**Stored data entries:**

-- -- --

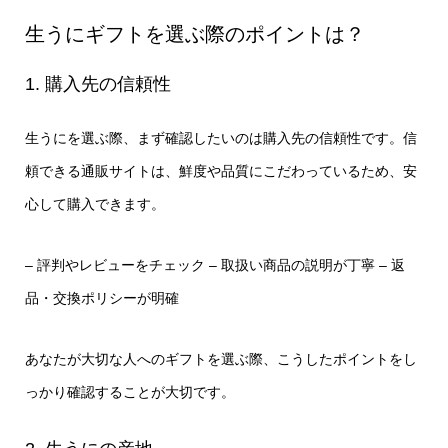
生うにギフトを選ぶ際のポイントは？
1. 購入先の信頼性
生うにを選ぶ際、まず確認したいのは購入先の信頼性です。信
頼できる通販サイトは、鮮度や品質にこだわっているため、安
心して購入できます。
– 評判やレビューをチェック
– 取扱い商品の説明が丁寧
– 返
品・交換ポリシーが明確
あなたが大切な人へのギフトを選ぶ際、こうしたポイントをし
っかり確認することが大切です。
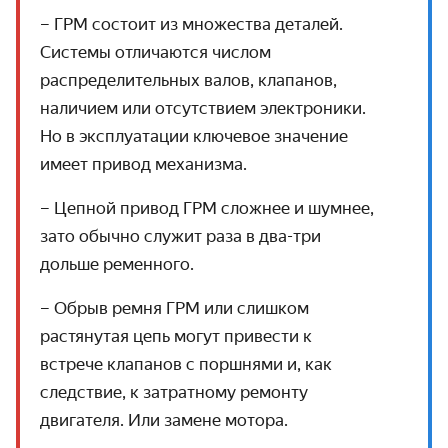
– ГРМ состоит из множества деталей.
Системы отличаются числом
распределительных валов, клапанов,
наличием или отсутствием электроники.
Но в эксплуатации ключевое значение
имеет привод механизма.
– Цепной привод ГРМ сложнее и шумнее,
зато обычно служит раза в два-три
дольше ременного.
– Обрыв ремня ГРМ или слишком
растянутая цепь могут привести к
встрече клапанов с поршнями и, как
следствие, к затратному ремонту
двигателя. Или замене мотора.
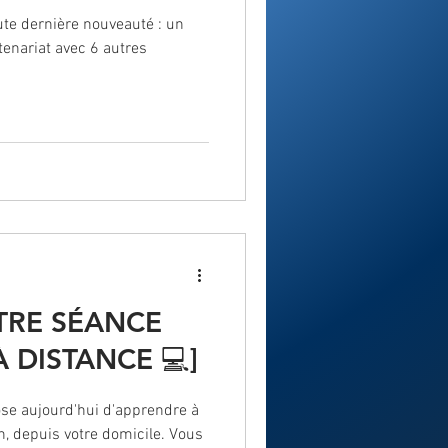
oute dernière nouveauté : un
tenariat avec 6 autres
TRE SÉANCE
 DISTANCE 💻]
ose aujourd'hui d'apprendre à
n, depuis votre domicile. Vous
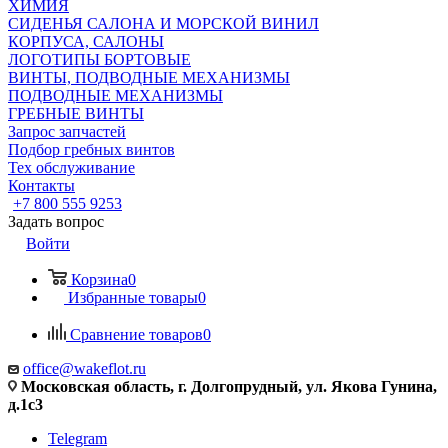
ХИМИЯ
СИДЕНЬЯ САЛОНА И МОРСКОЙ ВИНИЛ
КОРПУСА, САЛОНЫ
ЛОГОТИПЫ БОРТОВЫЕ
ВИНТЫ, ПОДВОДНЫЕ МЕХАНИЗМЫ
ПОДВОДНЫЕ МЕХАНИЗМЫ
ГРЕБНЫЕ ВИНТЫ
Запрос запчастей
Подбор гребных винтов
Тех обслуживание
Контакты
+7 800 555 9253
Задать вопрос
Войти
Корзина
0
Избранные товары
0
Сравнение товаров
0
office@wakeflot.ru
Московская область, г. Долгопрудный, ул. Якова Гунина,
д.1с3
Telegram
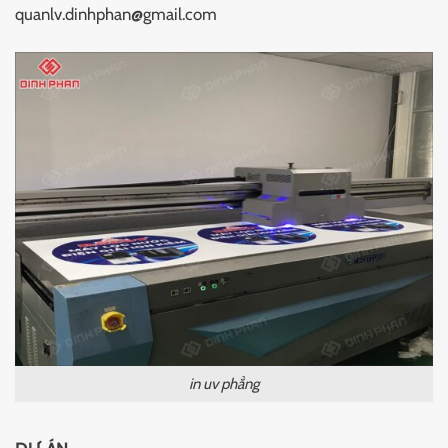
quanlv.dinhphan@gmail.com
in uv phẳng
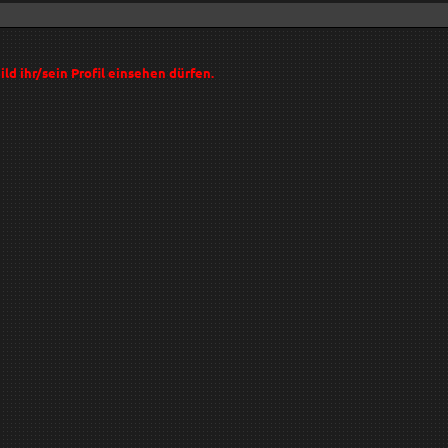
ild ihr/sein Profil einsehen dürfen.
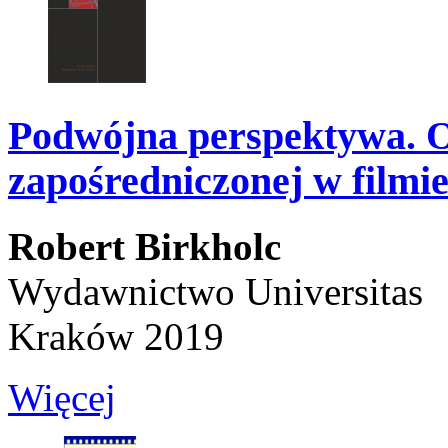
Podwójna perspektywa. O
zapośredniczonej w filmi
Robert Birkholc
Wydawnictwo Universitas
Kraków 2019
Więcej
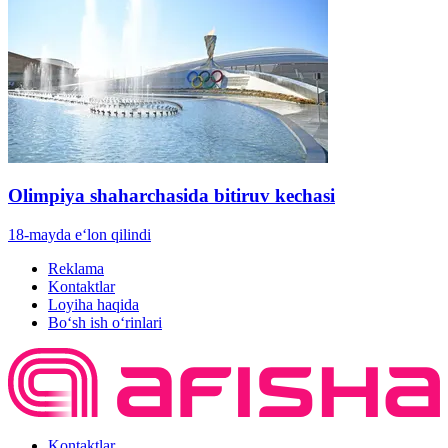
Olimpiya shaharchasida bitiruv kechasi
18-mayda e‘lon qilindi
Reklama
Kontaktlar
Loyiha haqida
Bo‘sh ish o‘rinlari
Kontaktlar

-- -- --

**EXERCISE REQUIREMENTS:**
What is needed is a word-for-word restatement of the lines from the one holding "Запрос запчастей" to the final line of the data above, inclusive, without any pictures.

**WRITTEN SOLUTION:**
Запрос запчастей
Подбор гребных винтов
Тех обслуживание
Контакты
+7 800 555 9253
Задать вопрос
Войти
Корзина
0
Избранные товары
0
Сравнение товаров
0
office@wakeflot.ru
Московская область, г. Долгопрудный, ул. Якова Гунина,
д.1с3
Telegram
quanlv.dinhphan@gmail.com
in uv phẳng
ild ihr/sein Profil einsehen dürfen.
Podwójna perspektywa. O
zapośredniczonej w filmi
Robert Birkholc
Wydawnictwo Universitas
Kraków 2019
Więcej
Olimpiya shaharchasida bitiruv kechasi
18-mayda e‘lon qilindi
Reklama
Kontaktlar
Loyiha haqida
Bo‘sh ish o‘rinlari
Kontaktlar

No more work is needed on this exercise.